What exactly did the march bring to the spotlight? It demanded the end of public school segregation; civil rights legislation that included preventing employers from discriminating against diverse employees; and a consistent minimum wage regardless of race.

It was during the March on Washington that King made his iconic “I Have a Dream” speech.

“I say to you today, my friends, so even though we face the difficulties of today and tomorrow, I still have a dream. It is a dream deeply rooted in the American dream.

I have a dream that one day this nation will rise up and live out the true meaning of its creed: ‘We hold these truths to be self-evident: that all men are created equal.’

I have a dream that one day on the red hills of Georgia the sons of former slaves and the sons of former slave owners will be able to sit down together at the table of brotherhood.

I have a dream that one day even the state of Mississippi, a state sweltering with the heat of injustice, sweltering with the heat of oppression, will be transformed into an oasis of freedom and justice.

I have a dream that my four little children will one day live in a nation where they will not be judged by the color of their skin but by the content of their character.

I have a dream today.

I have a dream that one day, down in Alabama, with its vicious racists, with its governor having his lips dripping with the words of interposition and nullification; one day right there in Alabama, little black boys and black girls will be able to join hands with little white boys and white girls as sisters and brothers.

I have a dream today.”

After this speech and until his death, Martin Luther King, Jr. continued his work in civil rights. He worked tirelessly to bring awareness and change to those suffering from economic injustice, poverty, and residential, educational and job discrimination nationwide.
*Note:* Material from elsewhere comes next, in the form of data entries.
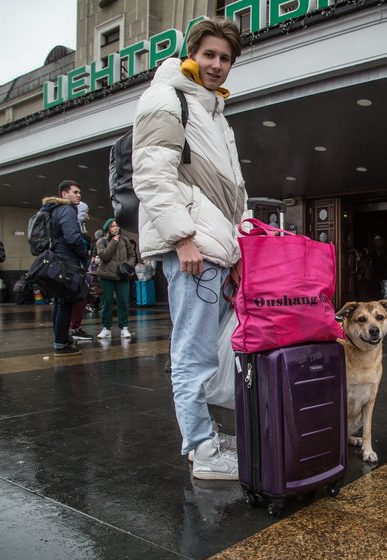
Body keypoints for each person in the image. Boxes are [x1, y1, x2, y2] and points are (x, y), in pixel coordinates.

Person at [132, 16, 246, 480]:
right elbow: (152, 175)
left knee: (213, 350)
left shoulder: (213, 111)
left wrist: (238, 251)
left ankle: (207, 438)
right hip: (192, 249)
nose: (217, 65)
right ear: (191, 55)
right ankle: (201, 449)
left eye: (225, 58)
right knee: (194, 353)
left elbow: (231, 193)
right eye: (209, 55)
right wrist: (182, 238)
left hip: (216, 251)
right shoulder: (167, 97)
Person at [40, 180, 89, 355]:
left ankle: (60, 339)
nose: (79, 195)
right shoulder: (67, 210)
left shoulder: (52, 210)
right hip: (67, 260)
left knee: (60, 302)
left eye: (79, 192)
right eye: (75, 192)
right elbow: (73, 237)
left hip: (56, 259)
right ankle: (61, 343)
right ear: (64, 194)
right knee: (67, 302)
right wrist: (85, 255)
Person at [94, 219, 136, 339]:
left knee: (123, 301)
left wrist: (128, 265)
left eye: (117, 226)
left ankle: (124, 327)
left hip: (122, 276)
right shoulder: (101, 241)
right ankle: (106, 328)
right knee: (106, 302)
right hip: (106, 275)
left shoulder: (125, 240)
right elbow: (104, 256)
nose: (115, 228)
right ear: (108, 228)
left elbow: (132, 255)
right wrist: (113, 242)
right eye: (112, 226)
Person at [69, 201, 94, 341]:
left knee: (78, 299)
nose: (88, 217)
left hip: (77, 269)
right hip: (75, 270)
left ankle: (73, 328)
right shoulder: (75, 230)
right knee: (77, 299)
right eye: (85, 213)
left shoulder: (78, 229)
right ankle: (74, 329)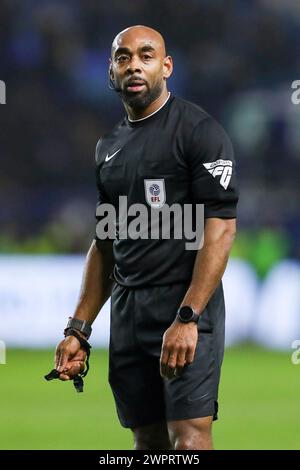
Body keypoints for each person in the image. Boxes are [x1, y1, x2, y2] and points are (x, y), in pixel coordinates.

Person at [54, 25, 239, 450]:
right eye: (123, 57)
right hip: (128, 313)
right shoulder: (107, 148)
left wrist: (189, 318)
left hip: (185, 308)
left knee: (189, 439)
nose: (134, 64)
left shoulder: (199, 133)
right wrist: (78, 330)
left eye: (146, 55)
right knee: (148, 441)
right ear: (111, 72)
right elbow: (104, 244)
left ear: (166, 66)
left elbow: (222, 228)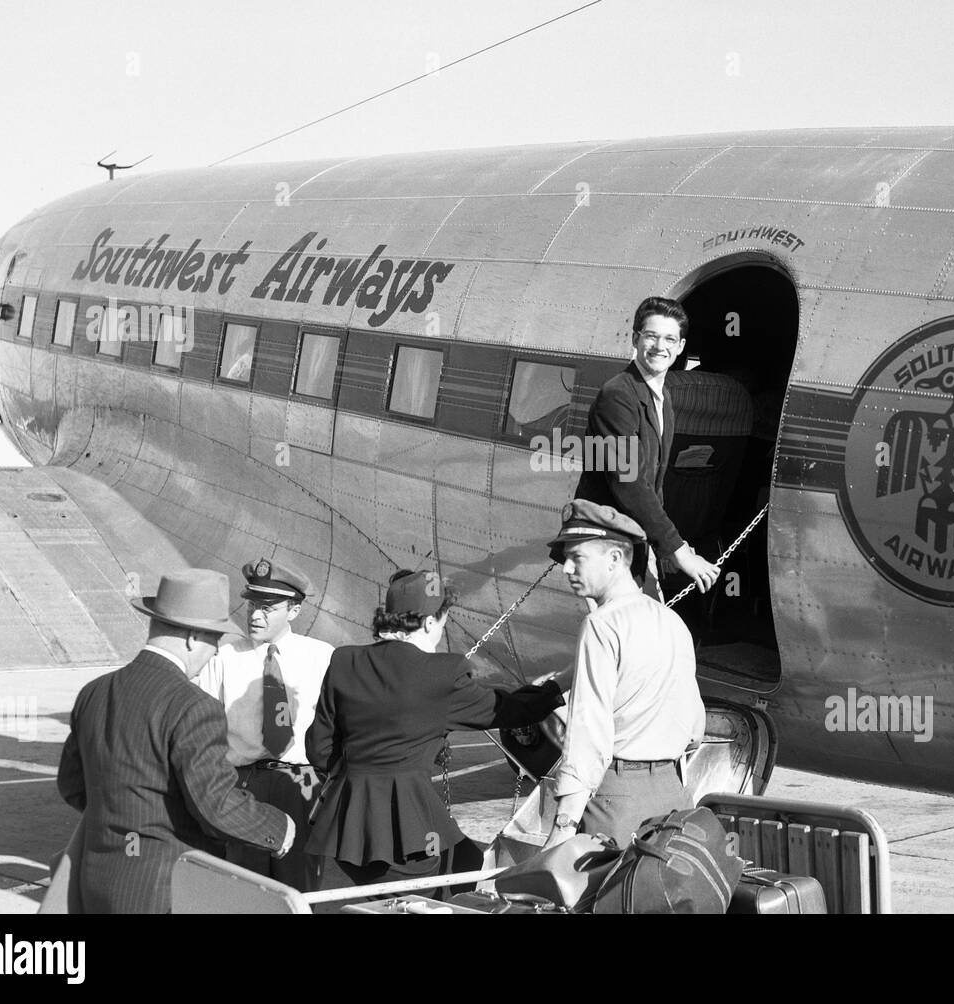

Within a week of his death, Congress passed the Civil Rights Act of 1968, which included a section called the Fair Housing Act. It prohibited discrimination in housing and housing-related transactions on the basis of race, religion, national origin, sex, familial status, and disability.

In these times of political unrest, remember your history and the sacrifices that have been made for your freedom and for your way of life. Just because time has passed doesn’t mean all past struggles have been overcome, and there are still millions who suffer today. It’s up to each of us, as American citizens, to carry on Dr. King’s visions to ensure that everyone has the same opportunities that he and others fought for half a century ago.